Assigned task: Copy out every one of the records below word for word, leaving out the pictures.

Input data:
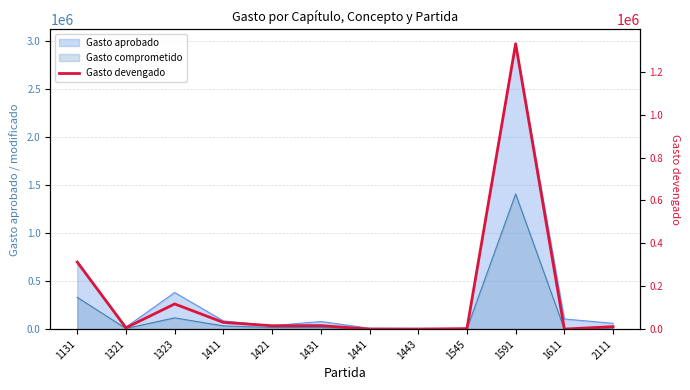

At which category does the data reach its first local valley?

1321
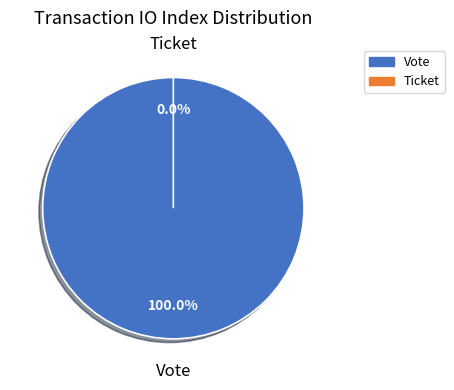

Which slice is the largest?

Vote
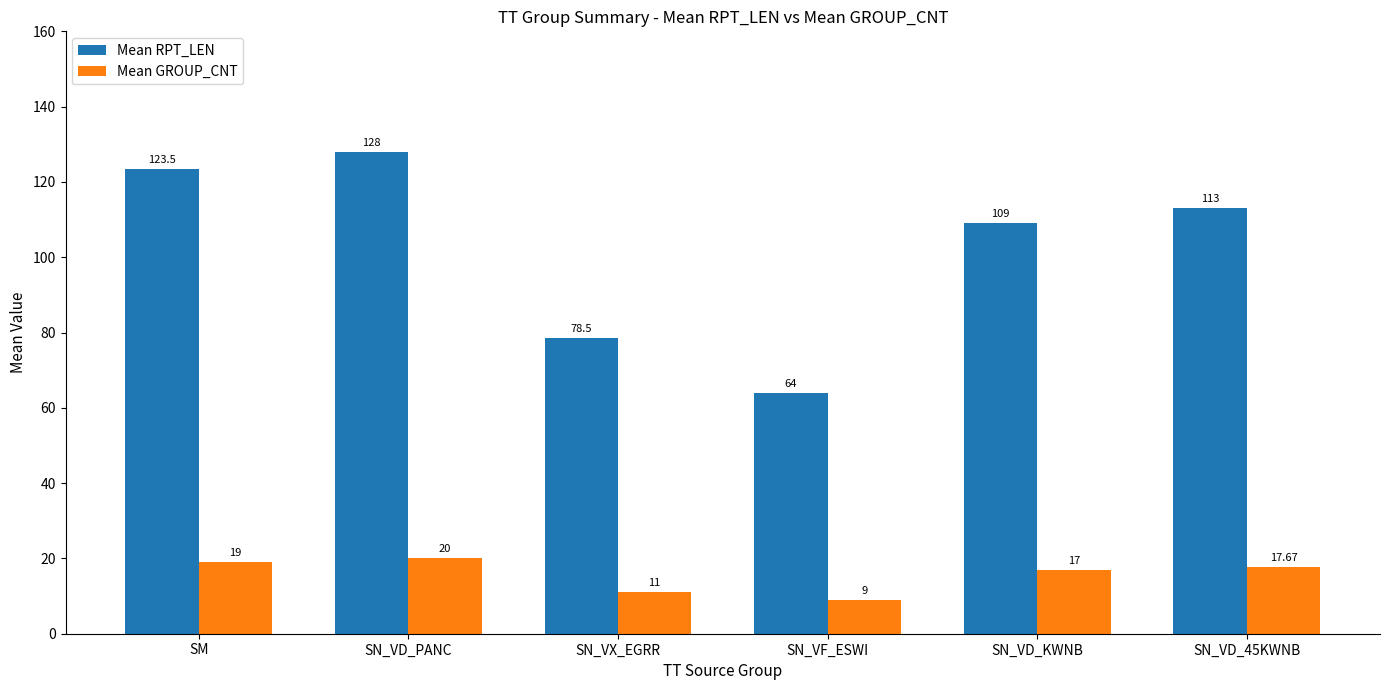

List the labels in order of Mean GROUP_CNT value, smallest first.

SN_VF_ESWI, SN_VX_EGRR, SN_VD_KWNB, SN_VD_45KWNB, SM, SN_VD_PANC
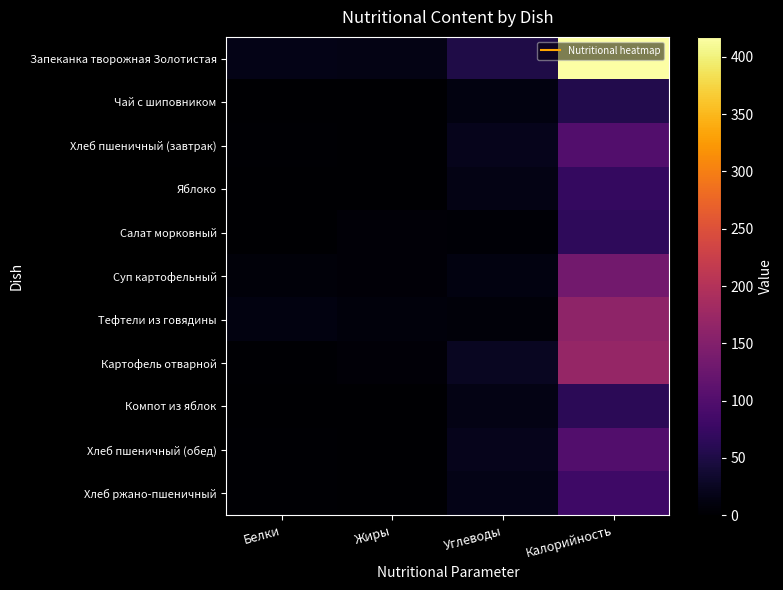

What is the smallest value displayed?

0.1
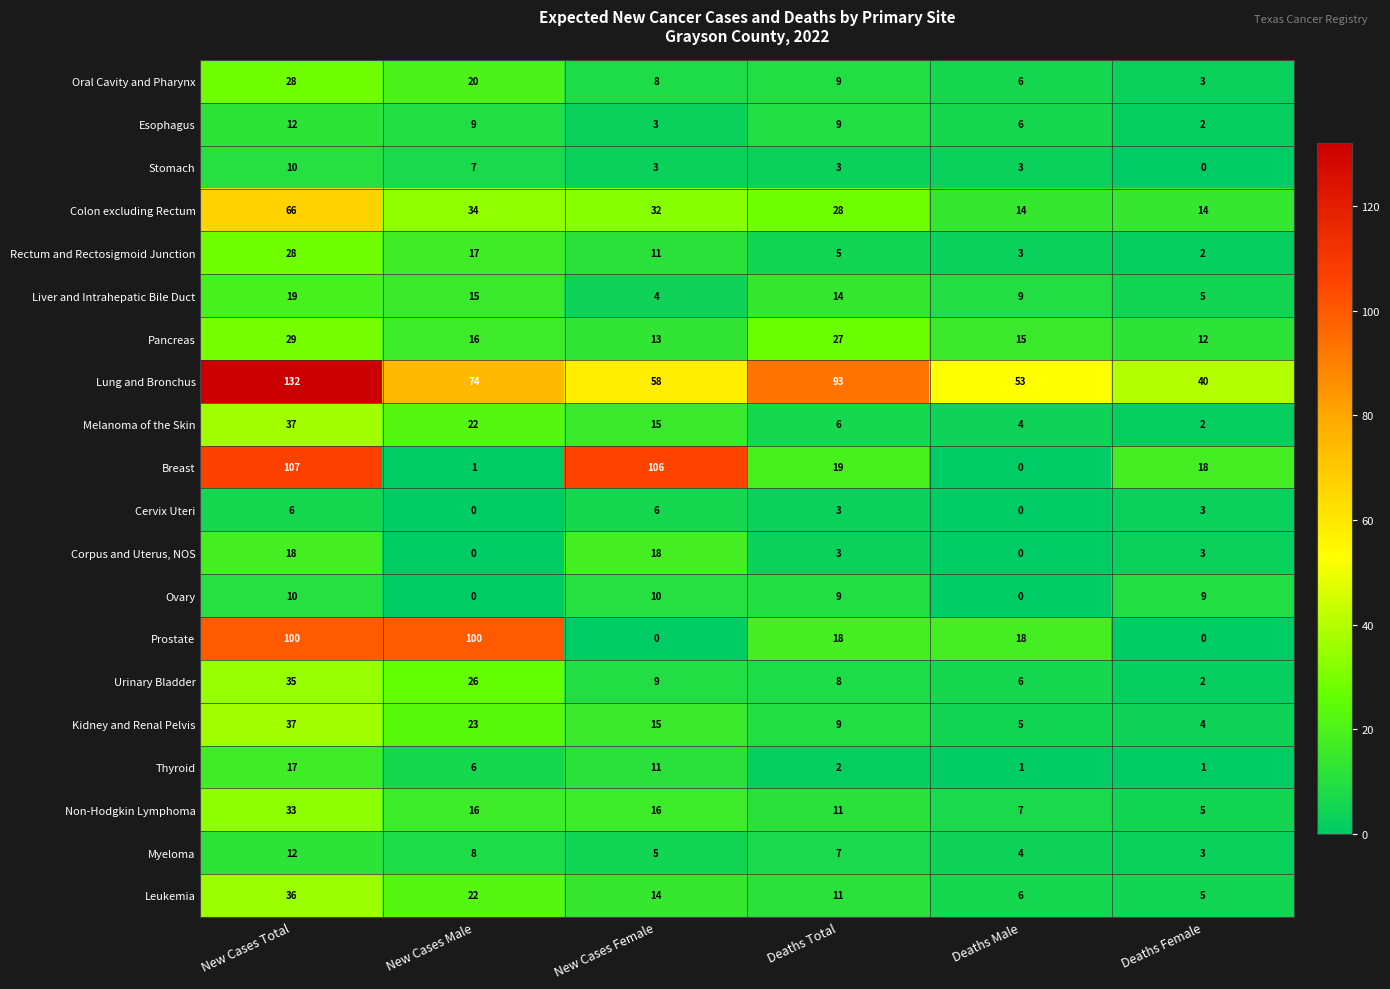

What is the spread (max minus min) of values at Deaths Female?

40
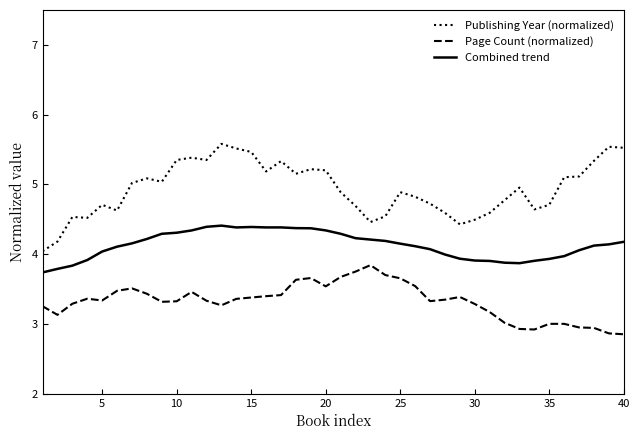

What is the minimum value for Combined trend?

3.7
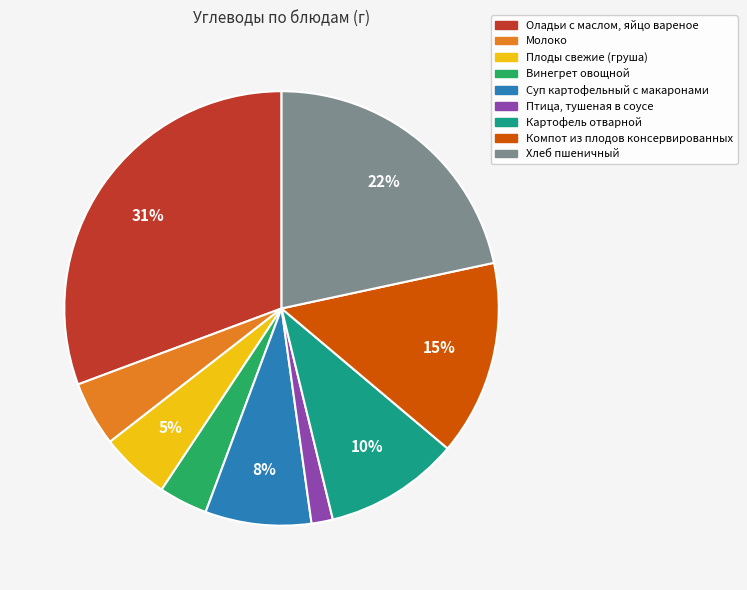

What is the smallest slice in the pie chart?

Птица, тушеная в соусе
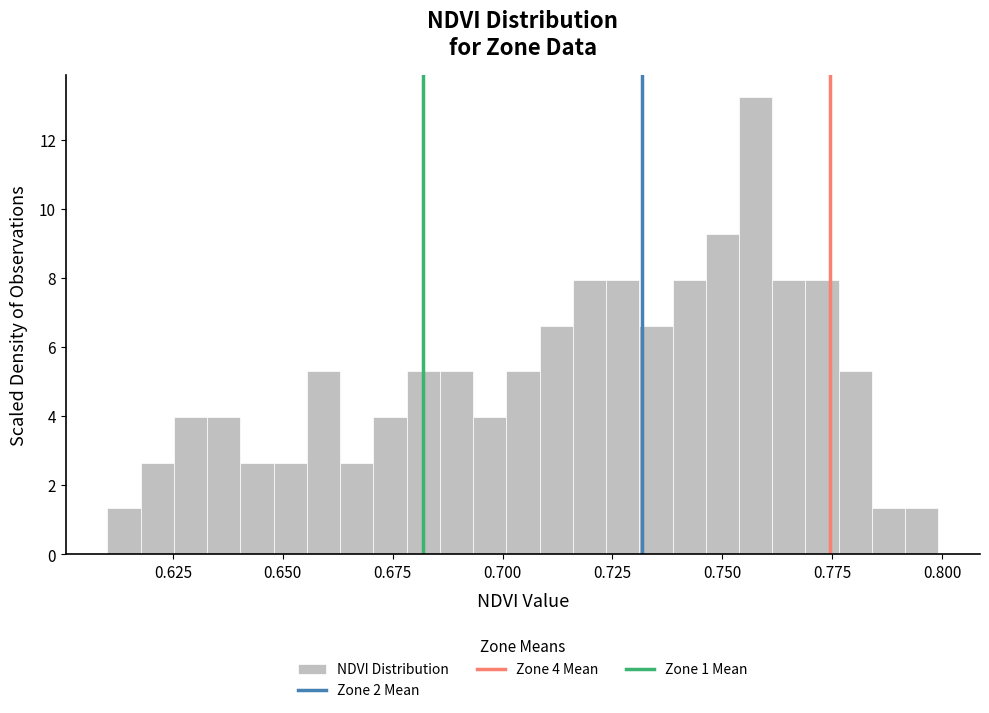

Around what value on the x-axis is the tallest bar? Give the approximate position of its centre, as read against the axis.

0.760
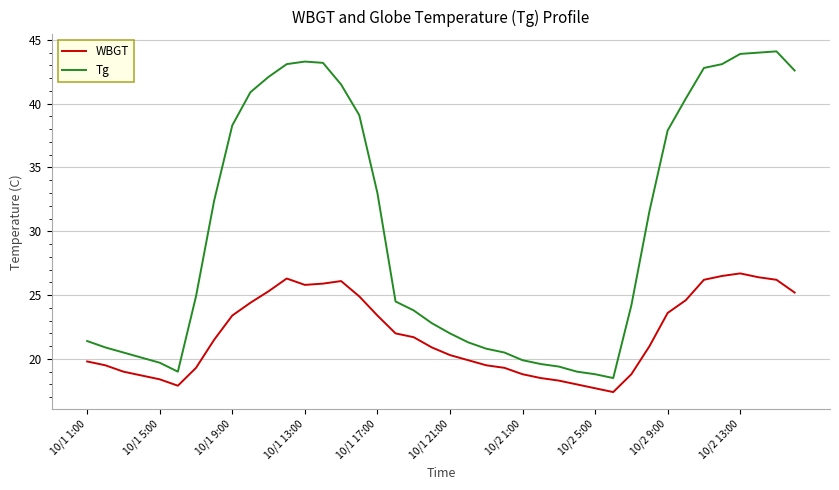

True or false: Tg and WBGT intersect in this chart.

False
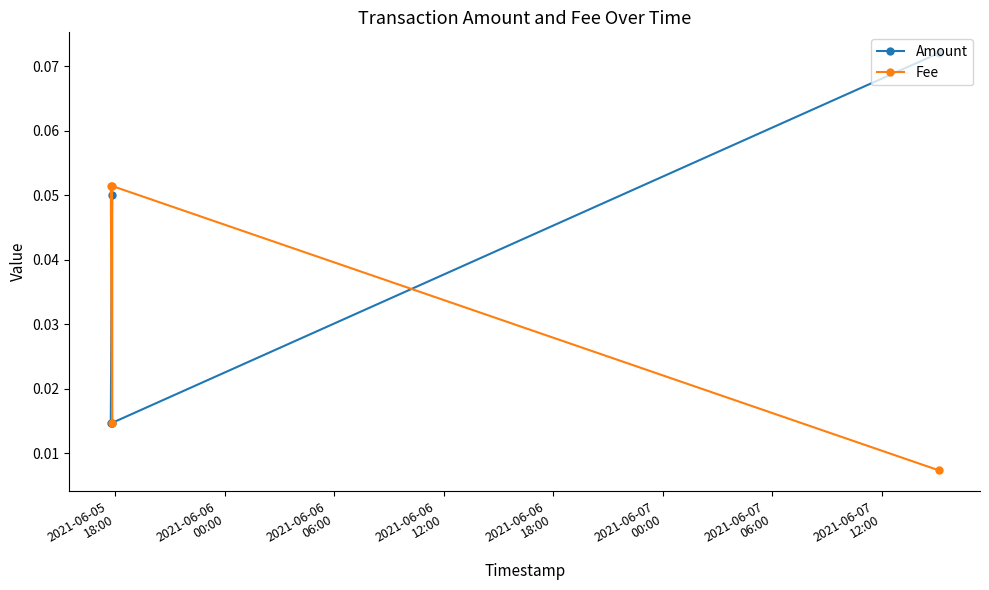

What is the maximum value for Amount?

0.1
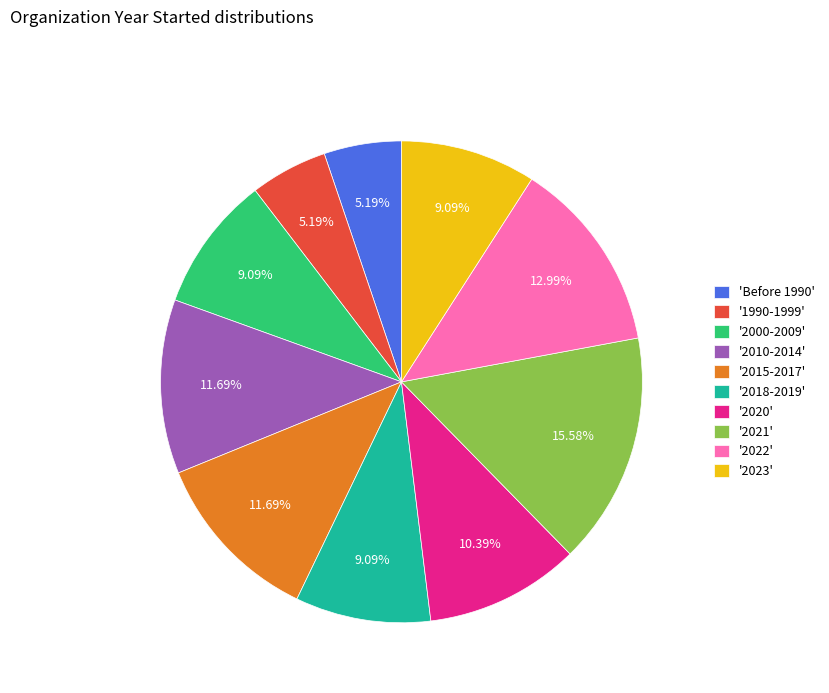

Approximately how many times larger is the value at '2022' compared to 'Before 1990'?

2.5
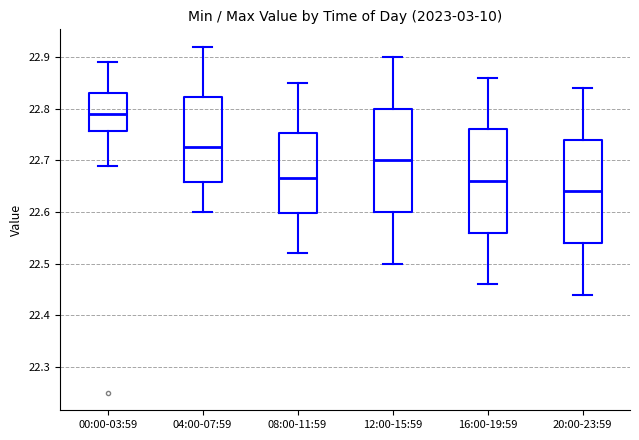

Reading left to right, transcribe this box plot: for each box, give where its median line is, the range the box spans, and where its two whiskers end, as read against the y-axis. The values are not printed on the chart, so give them approximately, as read against the axis.

00:00-03:59: median 22.79, box 22.76 to 22.83, whiskers 22.69 to 22.89
04:00-07:59: median 22.73, box 22.66 to 22.82, whiskers 22.60 to 22.92
08:00-11:59: median 22.67, box 22.60 to 22.75, whiskers 22.52 to 22.85
12:00-15:59: median 22.70, box 22.60 to 22.80, whiskers 22.50 to 22.90
16:00-19:59: median 22.66, box 22.56 to 22.76, whiskers 22.46 to 22.86
20:00-23:59: median 22.64, box 22.54 to 22.74, whiskers 22.44 to 22.84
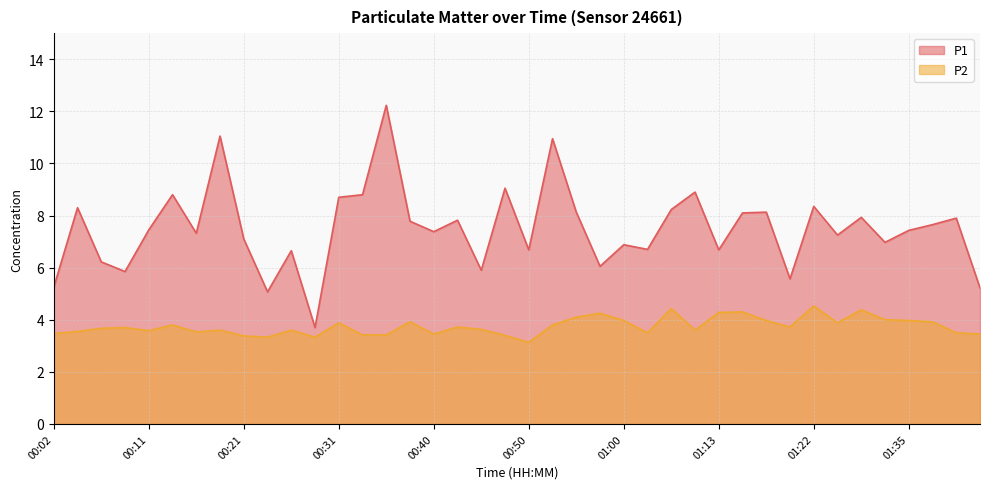

True or false: P2 and P1 cross at least once.

False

Exercise result:
At which category does the data reach its first local valley?

1321

Which slice is the largest?

Vote

List the labels in order of Mean GROUP_CNT value, smallest first.

SN_VF_ESWI, SN_VX_EGRR, SN_VD_KWNB, SN_VD_45KWNB, SM, SN_VD_PANC

What is the smallest value displayed?

0.1

What is the spread (max minus min) of values at Deaths Female?

40

What is the minimum value for Combined trend?

3.7

What is the smallest slice in the pie chart?

Птица, тушеная в соусе

Around what value on the x-axis is the tallest bar? Give the approximate position of its centre, as read against the axis.

0.760

True or false: Tg and WBGT intersect in this chart.

False

What is the maximum value for Amount?

0.1

Approximately how many times larger is the value at '2022' compared to 'Before 1990'?

2.5

Reading left to right, transcribe this box plot: for each box, give where its median line is, the range the box spans, and where its two whiskers end, as read against the y-axis. The values are not printed on the chart, so give them approximately, as read against the axis.

00:00-03:59: median 22.79, box 22.76 to 22.83, whiskers 22.69 to 22.89
04:00-07:59: median 22.73, box 22.66 to 22.82, whiskers 22.60 to 22.92
08:00-11:59: median 22.67, box 22.60 to 22.75, whiskers 22.52 to 22.85
12:00-15:59: median 22.70, box 22.60 to 22.80, whiskers 22.50 to 22.90
16:00-19:59: median 22.66, box 22.56 to 22.76, whiskers 22.46 to 22.86
20:00-23:59: median 22.64, box 22.54 to 22.74, whiskers 22.44 to 22.84

True or false: P2 and P1 cross at least once.

False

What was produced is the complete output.